I do like the book to come out regularly. 1 a year is a good rate. No more than 2 years apart.

Either have them write stand-alone novels or buy with the intent of putting out three of them. Don't put the onus for the continuation of the series on ME.


Support your authors, if they're putting out books in a way that you actually support.

Either have them write stand-alone novels or buy with the intent of putting out three of them. Don't put the onus for the continuation of the series on ME. "
I wish I could agree with this comment, because I wish this is how it worked. Unfortunately, the logic here is similar to saying. "I know no one is watching this TV show, but clearly there was meant to be more episodes. They should just put out the next 2 or 3 seasons anyway." EVERYTHING that is put out to be consumed relies heavily on the consumers. To ask publishers to continue a franchise that isn't making profits instead of moving on to a more lucrative option is unfair. It's quite similar to asking them to just throw money away. Most, if not all, publishers would be out of business or much smaller than they are if they tried to work this way.
Plus, without even acknowledging the slew of people who work on making a book happen that need to be paid(with money the books aren't pulling in), who would buy these sequels? If you ran a book store and ordered, I don't know, 100 copies of a novel and sold 5-10 of them, are you gonna rush out and spend your company money on a bunch of copies of the next installment?
On a personal level, I'm with you. Unfortunately, it's just not a realistic request.
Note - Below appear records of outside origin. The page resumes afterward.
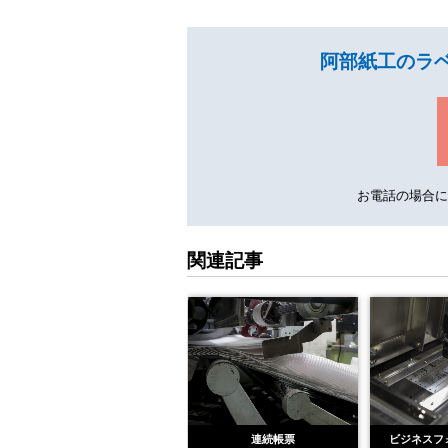
阿部紙工のラ
お電話の場合
関連記事
データプリントサービス
連続帳票
ビジネスフ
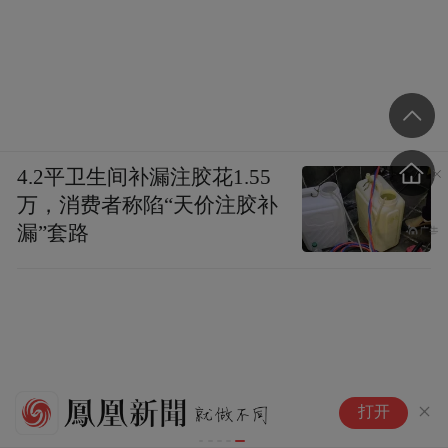
4.2平卫生间补漏注胶花1.55
万，消费者称陷“天价注胶补
漏”套路
美
打开
至
险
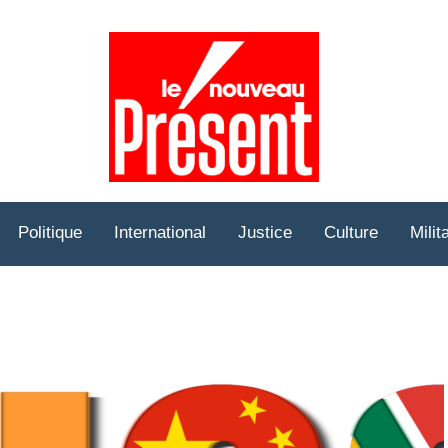
Prése
Hebd
Politique
International
Justice
Culture
Milit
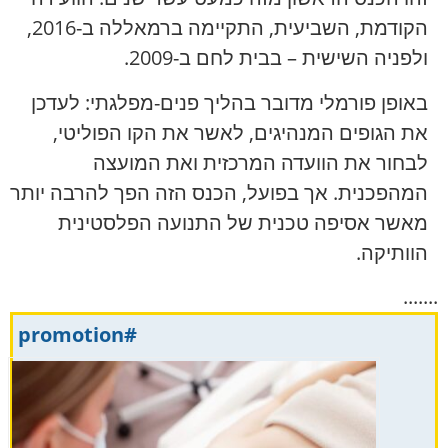
הקודמת, השביעית, התקיימה ברמאללה ב-2016,
ולפניה השישית – בבית לחם ב-2009.
באופן פורמלי מדובר בהליך פנים-מפלגתי: לעדכן
את הגופים המנהיגים, לאשר את הקו הפוליטי,
לבחור את הוועדה המרכזית ואת המועצה
המהפכנית. אך בפועל, הכנס הזה הפך להרבה יותר
מאשר אסיפה טכנית של התנועה הפלסטינית
הוותיקה.
.......
#promotion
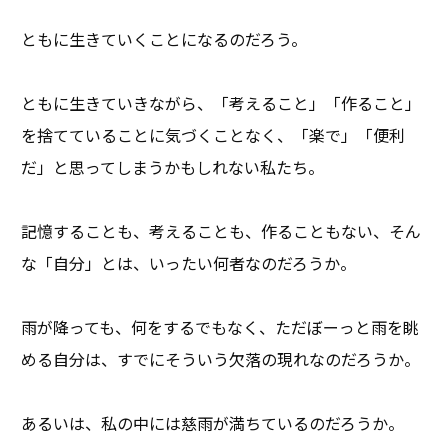
ともに生きていくことになるのだろう。
ともに生きていきながら、「考えること」「作ること」
を捨てていることに気づくことなく、「楽で」「便利
だ」と思ってしまうかもしれない私たち。
記憶することも、考えることも、作ることもない、そん
な「自分」とは、いったい何者なのだろうか。
雨が降っても、何をするでもなく、ただぼーっと雨を眺
める自分は、すでにそういう欠落の現れなのだろうか。
あるいは、私の中には慈雨が満ちているのだろうか。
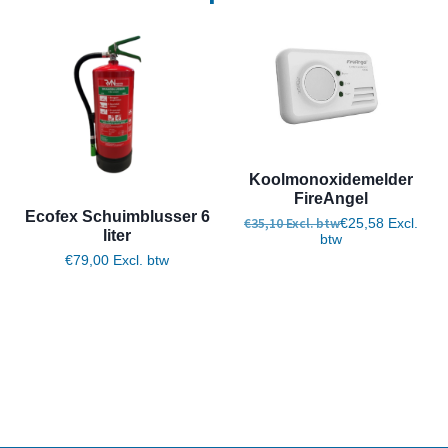
Koolmonoxidemelder
FireAngel
Ecofex Schuimblusser 6
€
35,10
Excl. btw
€
25,58
Excl.
liter
btw
€
79,00
Excl. btw
Toevoegen aan winkelwagen
Toevoegen aan winkelwagen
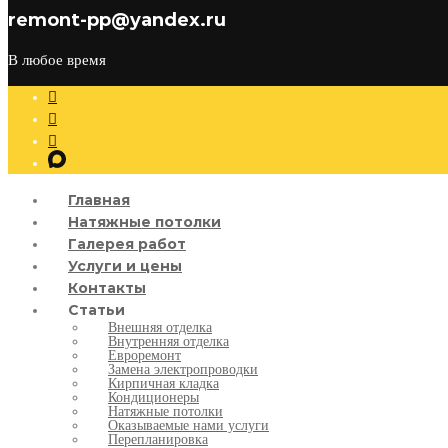
remont-pp@yandex.ru
В любое время
Главная
Натяжные потолки
Галерея работ
Услуги и цены
Контакты
Статьи
Внешняя отделка
Внутренняя отделка
Евроремонт
Замена электропроводки
Кирпичная кладка
Кондиционеры
Натяжные потолки
Оказываемые нами услуги
Перепланировка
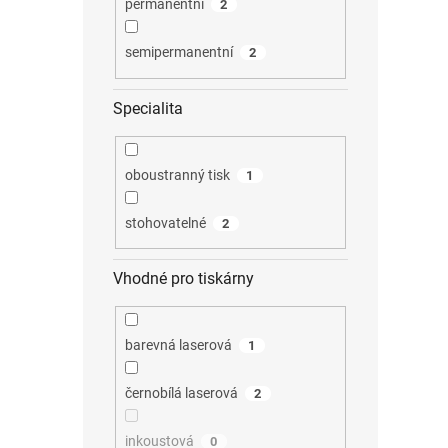
permanentní
2
semipermanentní
2
Specialita
oboustranný tisk
1
stohovatelné
2
Vhodné pro tiskárny
barevná laserová
1
černobílá laserová
2
inkoustová
0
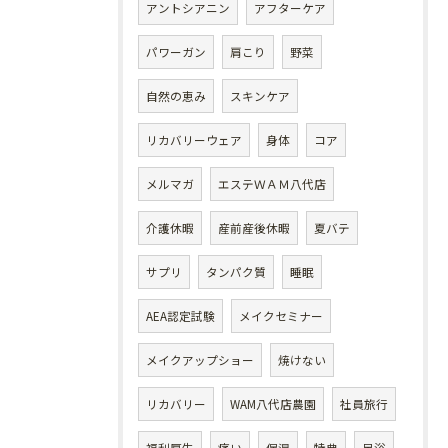
アントシアニン
アフターケア
パワーガン
肩こり
野菜
自然の恵み
スキンケア
リカバリーウェア
身体
コア
メルマガ
エステＷＡＭ八代店
介護休暇
産前産後休暇
夏バテ
サプリ
タンパク質
睡眠
AEA認定試験
メイクセミナー
メイクアップショー
焼けない
リカバリー
WAM八代店農園
社員旅行
福利厚生
痛い
保湿
特典
足浴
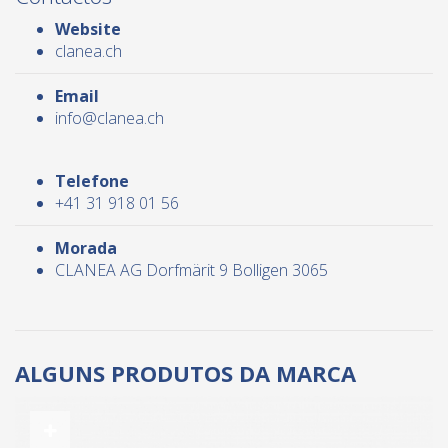
Website
clanea.ch
Email
info@clanea.ch
Telefone
+41 31 918 01 56
Morada
CLANEA AG Dorfmärit 9 Bolligen 3065
ALGUNS PRODUTOS DA MARCA
Ver mais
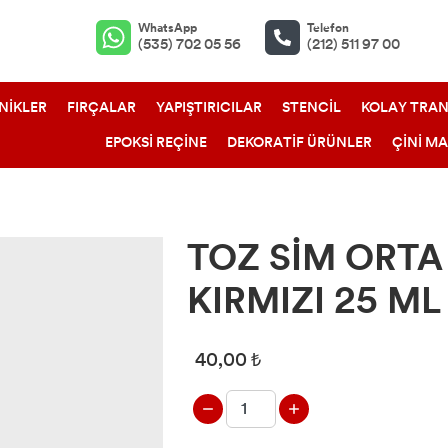
WhatsApp
Telefon
(535) 702 05 56
(212) 511 97 00
NİKLER
FIRÇALAR
YAPIŞTIRICILAR
STENCİL
KOLAY TRAN
EPOKSİ REÇİNE
DEKORATİF ÜRÜNLER
ÇİNİ M
TOZ SİM ORTA
KIRMIZI 25 ML
40,00 ₺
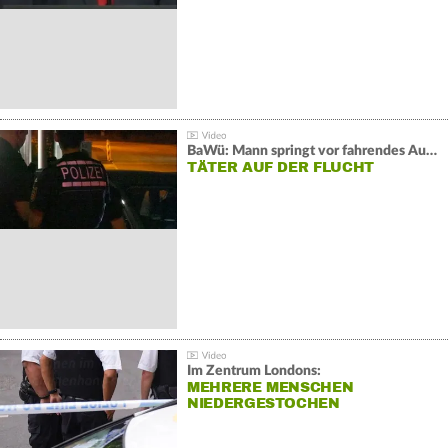
BaWü: Mann springt vor fahrendes Auto und schießt
TÄTER AUF DER FLUCHT
Im Zentrum Londons:
MEHRERE MENSCHEN
NIEDERGESTOCHEN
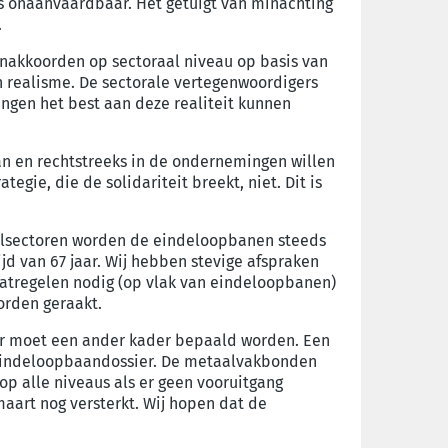
is onaanvaardbaar. Het getuigt van minachting
.
loonakkoorden op sectoraal niveau op basis van
an realisme. De sectorale vertegenwoordigers
ingen het best aan deze realiteit kunnen
an en rechtstreeks in de ondernemingen willen
ie, die de solidariteit breekt, niet. Dit is
aalsectoren worden de eindeloopbanen steeds
jd van 67 jaar. Wij hebben stevige afspraken
atregelen nodig (op vlak van eindeloopbanen)
orden geraakt.
Er moet een ander kader bepaald worden. Een
t eindeloopbaandossier. De metaalvakbonden
op alle niveaus als er geen vooruitgang
aart nog versterkt. Wij hopen dat de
Actually, I've argued that's how TV series SHOULD work. Some of the biggest hits of all time -- like Cheers or Seinfeld -- were successes precisely because the network put them on and left them on despite not being hits right off the bat. The audience had time to find them.
And now we're seeing the exact same method working spectacularly well for cable networks, where they order up a complete season -- whether that season is 6, 10, 12 or 20 episodes -- and put it on the air. Despite the few failures, most of those shows are actually making their money back. The Walking Dead's viewership has only increased over time as more and more people discover it, now up to 16 million from its original 5 million.
According to one recent podcast I heard (if I'd known there would be a quiz I would have taken notes, but I want to say SF Signal), we're also seeing this happen in publishing. Series sell best in genre fiction. So publishers are going out on a limb and buying those three- and five-book arcs from the get-go, knowing they'll make money on enough of them to finance the losers.

I know that. I'm saying that's how it SHOULD work. As evidence, there are plenty of publishers and networks using these exact gambits with great success.
Go into a book store and pick up a paperback from someone like Angry Robot. More often than not there will be little ads all over that book for other books in that series which are going to be published in the coming months. Some are shared world standalone novels, but some are actual single-author series like what we're talking about.
This is happening more often in genre fiction as series books become the default. As it should be. Don't gamble everything on a single book's sales, proclaiming it "First of an Epic New Series!" and then never come out with the second one simply because the first one sold 70% of what you expected it to.
People are tired of that in TV and in books, which is why we have had annual threads exactly like this since Day One of the internet.

You don't have to be a smash hit right away, all you have to do is make a little bit of a profit to be viable to continue. But can you think of a few(or even one) TV shows that no one was watching, that the network left on the air? A show with such a small audience that sponsors didn't want to pay for advertising? Those shows get canceled, sometimes within a couple episodes. Yes, the whole season is bought(just like whole series of books are bought up front), but the way the contracts work means the network(or publisher) isn't obligated to put it all out. If they were forced to keep putting out something that was flat out failing, there's no way they'd stay in business.